1 As Figure 1 and the terms themselves suggest, the distinction between ‘classical’ and ‘ultrafaint’ dSphs involves a mixture of intrinsic luminosity with sequence of discovery. Here this distinction (which is meaningless in the sense that members of both classes trace smooth scaling relationships involving luminosity, size, metallicity and stellar kinematics) is preserved only because observational studies of these objects — for both practical and accidental reasons — tend to be separable along the same lines. Following common practice, dSphs known before SDSS (Carina, Draco, Fornax, Leo I, Leo II, Sculptor, Sextans, Ursa Minor) are referred to as ‘classical’, and the rest as ‘ultrafaint’. Back.

2 In fact RK is usually referred to as a ‘tidal’ radius and denoted rt.
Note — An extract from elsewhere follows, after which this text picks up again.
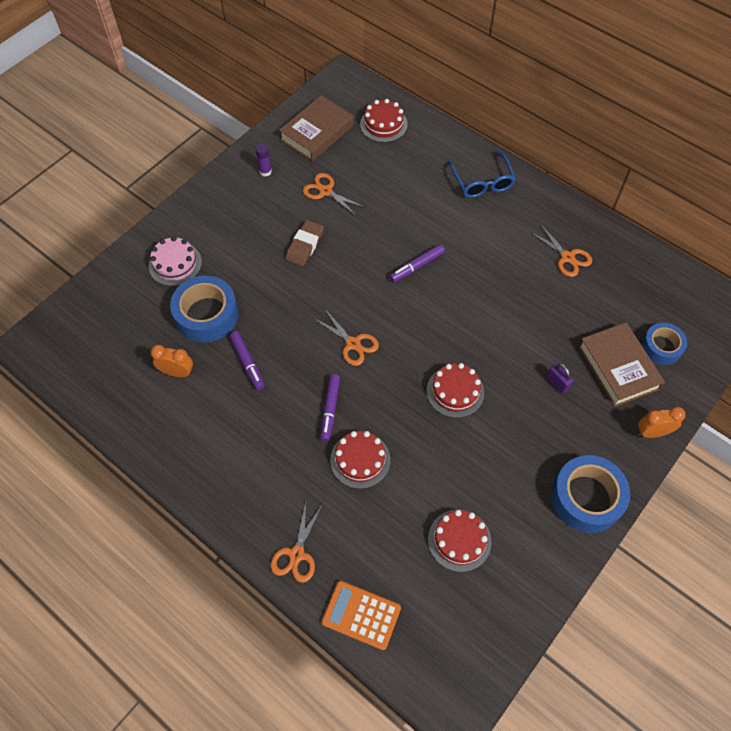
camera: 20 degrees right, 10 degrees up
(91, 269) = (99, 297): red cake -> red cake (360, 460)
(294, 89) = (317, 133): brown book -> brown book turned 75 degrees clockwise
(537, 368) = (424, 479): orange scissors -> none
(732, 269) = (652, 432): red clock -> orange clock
The adopted nomenclature and notation avoid confusion with the tidal radius defined in Equation 4. Back.

3 Aaronson added to the final article proof a measurement of −285.6 ± 1.1 km s−1 for a fourth, non-carbon star, further supporting a large dispersion. Back.

4 M31 hosts several ‘extended’ globular clusters with halflight radii as large as several tens of pc (e.g., Huxor et al., 2005), but no similar population within the Milky Way has yet been discovered. Back.
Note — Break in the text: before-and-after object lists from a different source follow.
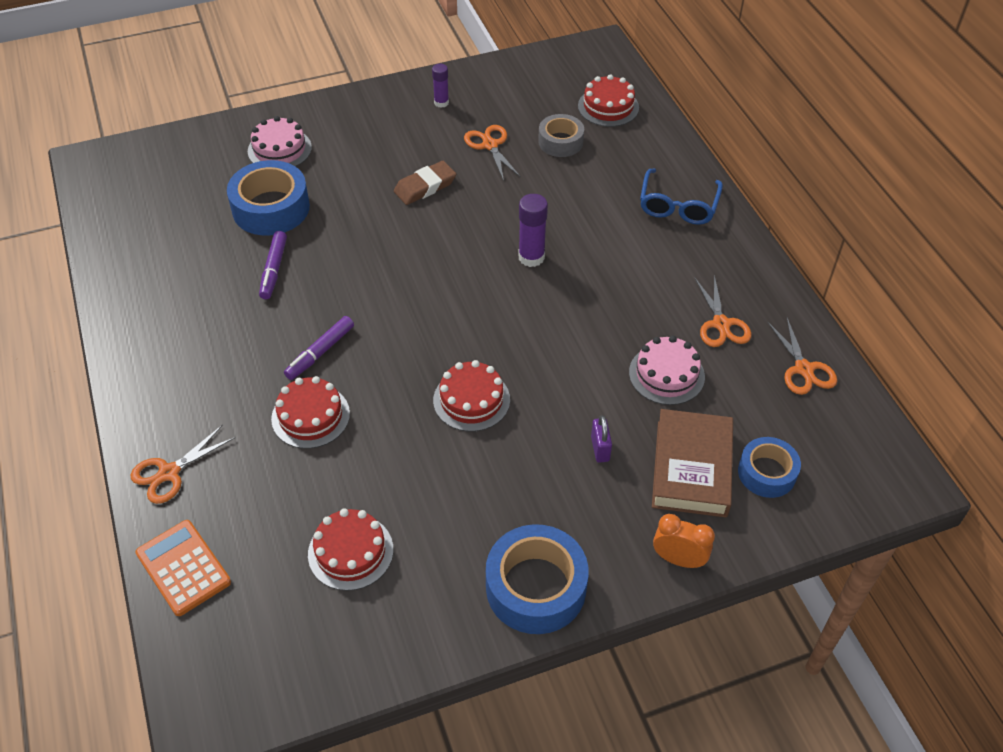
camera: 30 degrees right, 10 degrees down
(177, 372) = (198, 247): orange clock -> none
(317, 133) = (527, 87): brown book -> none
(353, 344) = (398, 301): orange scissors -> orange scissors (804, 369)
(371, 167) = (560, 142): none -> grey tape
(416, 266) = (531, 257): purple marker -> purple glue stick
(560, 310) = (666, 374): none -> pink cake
5 Some ambiguity regarding the masses of the smallest, faintest dSphs results from the convergence of three relevant quantities — the typical velocity measurement error, the measured velocity dispersions, and the potential contribution to the measured dispersions from binary orbital motions — on the same value, ∼ 3−4 km s−1 (Simon & Geha, 2007, Martin et al., 2007, McConnachie & Côté, 2010, Simon et al., 2011, Koposov et al., 2011b). For some faint dSphs the most compelling evidence for large amounts of dark matter comes from stellar-atmospheric chemistry rather than kinematics. The faintest objects classified as dSphs tend to have metallicity dispersions (σ[Fe/H] ≳ 0.4 dex, Geha et al. 2009, Norris et al. 2010, Kirby et al. 2011, Willman et al. 2011) that are indicative of prolonged and perhaps multiple episodes of star formation, thereby requiring gravitational potentials sufficiently deep to retain interstellar media despite pressures generated by stellar feedback. An adequate discussion of the relationships between dSph kinematics and stellar chemistry is beyond the scope of the present work; Tolstoy et al. (2009) provide an excellent, recent review. Back.